SUPPLIED ENTRIES:

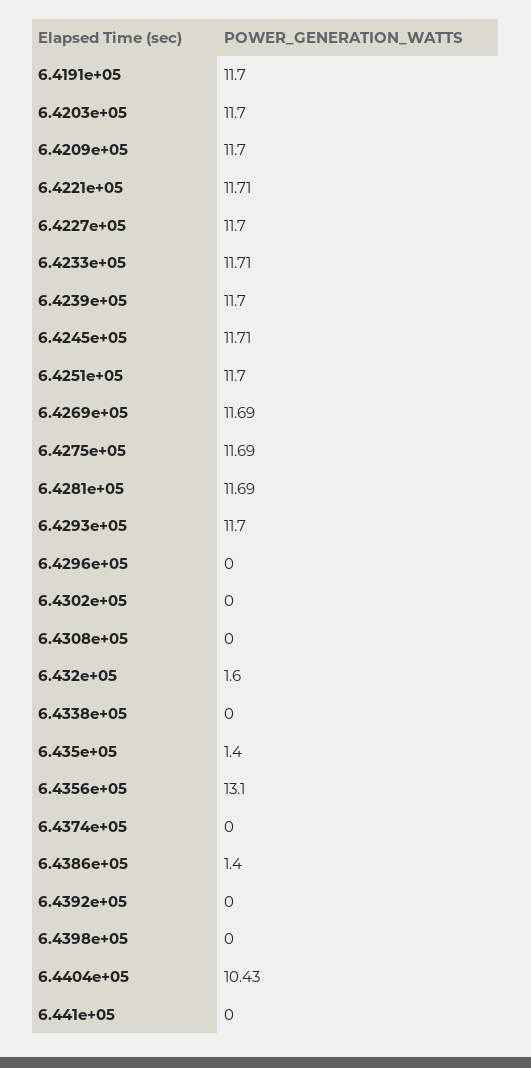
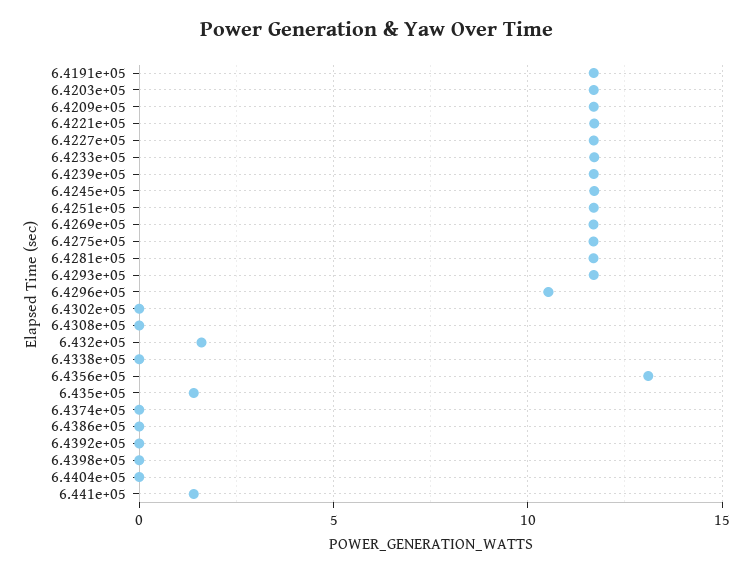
  {
    "6.4191e+05": 11.7,
    "6.4203e+05": 11.7,
    "6.4209e+05": 11.7,
    "6.4221e+05": 11.71,
    "6.4227e+05": 11.7,
    "6.4233e+05": 11.71,
    "6.4239e+05": 11.7,
    "6.4245e+05": 11.71,
    "6.4251e+05": 11.7,
    "6.4269e+05": 11.69,
    "6.4275e+05": 11.69,
    "6.4281e+05": 11.69,
    "6.4293e+05": 11.7,
-   "6.4296e+05": 0,
+   "6.4296e+05": 10.5,
    "6.4302e+05": 0,
    "6.4308e+05": 0,
    "6.432e+05": 1.6,
    "6.4338e+05": 0,
    "6.435e+05": 1.4,
    "6.4356e+05": 13.1,
    "6.4374e+05": 0,
-   "6.4386e+05": 1.4,
+   "6.4386e+05": 0,
    "6.4392e+05": 0,
    "6.4398e+05": 0,
-   "6.4404e+05": 10.43,
+   "6.4404e+05": 0,
-   "6.441e+05": 0
+   "6.441e+05": 1.5
  }

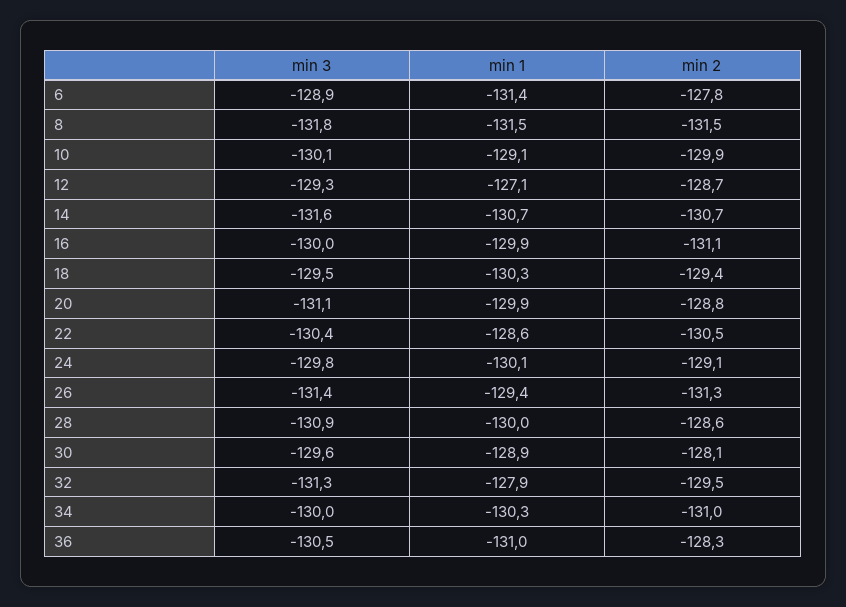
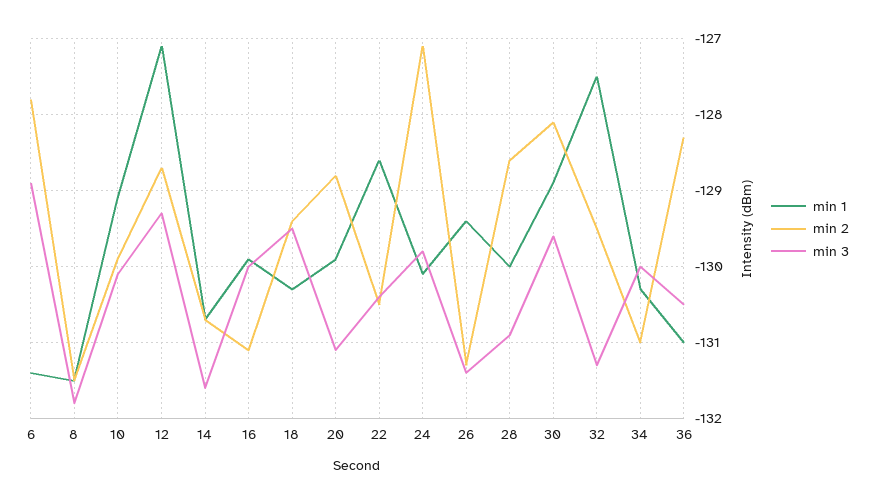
  {
    "min 3": {
      "6": -128.9,
      "8": -131.8,
      "10": -130.1,
      "12": -129.3,
      "14": -131.6,
      "16": -130,
      "18": -129.5,
      "20": -131.1,
      "22": -130.4,
      "24": -129.8,
      "26": -131.4,
      "28": -130.9,
      "30": -129.6,
      "32": -131.3,
      "34": -130,
      "36": -130.5
    },
    "min 1": {
      "6": -131.4,
      "8": -131.5,
      "10": -129.1,
      "12": -127.1,
      "14": -130.7,
      "16": -129.9,
      "18": -130.3,
      "20": -129.9,
      "22": -128.6,
      "24": -130.1,
      "26": -129.4,
      "28": -130,
      "30": -128.9,
-     "32": -127.9,
+     "32": -127.5,
      "34": -130.3,
      "36": -131
    },
    "min 2": {
      "6": -127.8,
      "8": -131.5,
      "10": -129.9,
      "12": -128.7,
      "14": -130.7,
      "16": -131.1,
      "18": -129.4,
      "20": -128.8,
      "22": -130.5,
-     "24": -129.1,
+     "24": -127.1,
      "26": -131.3,
      "28": -128.6,
      "30": -128.1,
      "32": -129.5,
      "34": -131,
      "36": -128.3
    }
  }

TASK DETAILS: Print all the lines above again exactly, without any pictures.

ANSWER FOR THIS EXERCISE:
  {
    "6.4191e+05": 11.7,
    "6.4203e+05": 11.7,
    "6.4209e+05": 11.7,
    "6.4221e+05": 11.71,
    "6.4227e+05": 11.7,
    "6.4233e+05": 11.71,
    "6.4239e+05": 11.7,
    "6.4245e+05": 11.71,
    "6.4251e+05": 11.7,
    "6.4269e+05": 11.69,
    "6.4275e+05": 11.69,
    "6.4281e+05": 11.69,
    "6.4293e+05": 11.7,
-   "6.4296e+05": 0,
+   "6.4296e+05": 10.5,
    "6.4302e+05": 0,
    "6.4308e+05": 0,
    "6.432e+05": 1.6,
    "6.4338e+05": 0,
    "6.435e+05": 1.4,
    "6.4356e+05": 13.1,
    "6.4374e+05": 0,
-   "6.4386e+05": 1.4,
+   "6.4386e+05": 0,
    "6.4392e+05": 0,
    "6.4398e+05": 0,
-   "6.4404e+05": 10.43,
+   "6.4404e+05": 0,
-   "6.441e+05": 0
+   "6.441e+05": 1.5
  }

  {
    "min 3": {
      "6": -128.9,
      "8": -131.8,
      "10": -130.1,
      "12": -129.3,
      "14": -131.6,
      "16": -130,
      "18": -129.5,
      "20": -131.1,
      "22": -130.4,
      "24": -129.8,
      "26": -131.4,
      "28": -130.9,
      "30": -129.6,
      "32": -131.3,
      "34": -130,
      "36": -130.5
    },
    "min 1": {
      "6": -131.4,
      "8": -131.5,
      "10": -129.1,
      "12": -127.1,
      "14": -130.7,
      "16": -129.9,
      "18": -130.3,
      "20": -129.9,
      "22": -128.6,
      "24": -130.1,
      "26": -129.4,
      "28": -130,
      "30": -128.9,
-     "32": -127.9,
+     "32": -127.5,
      "34": -130.3,
      "36": -131
    },
    "min 2": {
      "6": -127.8,
      "8": -131.5,
      "10": -129.9,
      "12": -128.7,
      "14": -130.7,
      "16": -131.1,
      "18": -129.4,
      "20": -128.8,
      "22": -130.5,
-     "24": -129.1,
+     "24": -127.1,
      "26": -131.3,
      "28": -128.6,
      "30": -128.1,
      "32": -129.5,
      "34": -131,
      "36": -128.3
    }
  }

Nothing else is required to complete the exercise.